Despite the common misconception, no surgery, even plastic surgery, is possible without leaving a scar. The objective is to minimise how obvious the scar is.
The final outcome is reliant on several factors:
- Patient – Age, skin type, racial differences, other medical conditions.
- Surgical – Plastic surgical techniques can assist this through careful planning, meticulous repair and vigilant post-operative care. The scar may be placed in less noticeable positions e.g. expression lines, behind ears or in natural body folds. The objective is a thin fine scar that is very difficult or nearly impossible for others to see.
- The nature and site of the condition being treated.
All wounds, whether surgical or traumatic, go through a process of maturation. At 6 -10 weeks the scar is often at its most red, tender and firm as the body remodels itself. Therefore, you often see the scar become more noticeable than when the dressings and sutures were first removed.
During this period of time, taping and/or massage can be beneficial.
Micropore (flesh coloured) tape is available at most chemists. It can be applied directly to the wound and left in place. You can shower with it on and pat it dry afterwards. The tape can be changed as required every few days. To have any real effect it needs to be used for at least 6 weeks.
Massage with moisturiser can also be useful. The moisturiser needs to be applied with firm pressure several times a day for at least 6 weeks.
Silicone oils and dressings are available but in the majority of cases are not necessary and can be quite expensive. These are often used for difficult scar problems. Mr White will advise if they are required.
As the scar matures it will become softer, less red and less noticeable. This process continues for up to 12-18 months.
Protection from sunlight is also very important as scars mature. They are quite sensitive and can get sunburned more easily. This can result in long term discolouration of the scar.
In individuals with certain skin types (i.e. those that are very pale with red hair) and in children, the scars are redder and take longer to mature.
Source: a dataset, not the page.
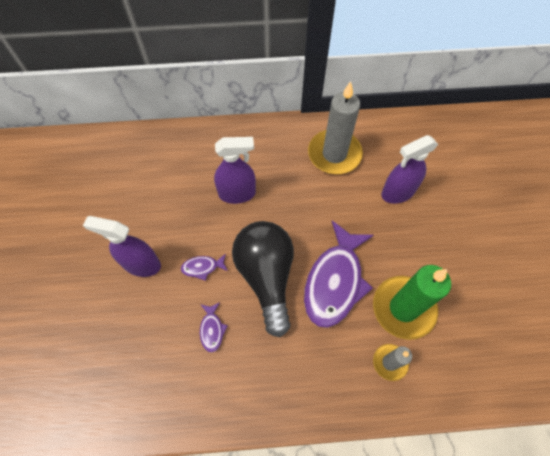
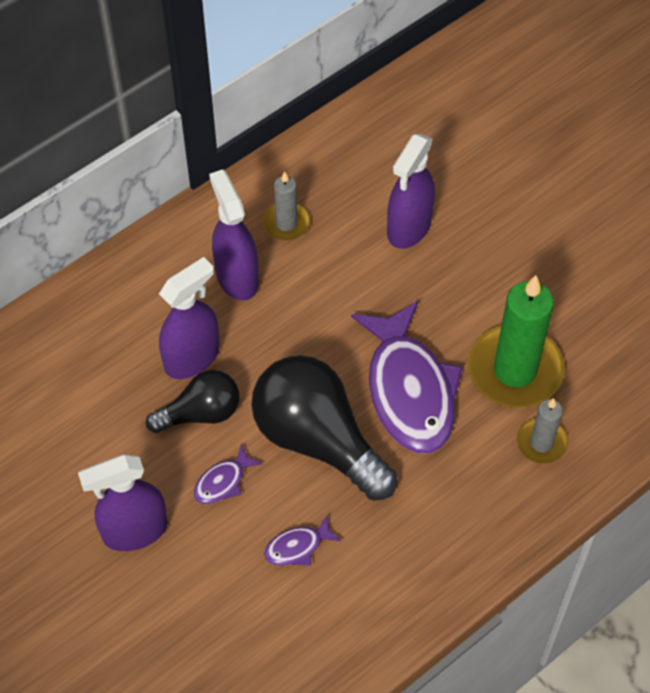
camera: 35 degrees left, 5 degrees down
purple fish [200,302,228,352] -> purple fish turned 105 degrees clockwise [264,515,341,566]
grey candle [308,81,363,174] -> grey candle [263,171,310,241], size x0.52
none -> black light bulb [146,370,239,433]
none -> purple spray bottle [209,169,259,301]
Other skin types are more prone to making bad scars that may be thick and lumpy for the long term (e.g. African or Asian heritage). Other factors can also influence final scar result such as infections, scar locations and a patient’s existing medical conditions (e.g. diabetes, steroid medications).
DO NOT SMOKE. Smoking is associated with a significantly higher risk of poor wound healing, both in the short term (wounds falling apart, getting infected, grafts and flaps failing) and in the long term with worse final outcomes.
This information sheet is provided as a general guide only. The specific circumstances of your condition need to be discussed with Mr White.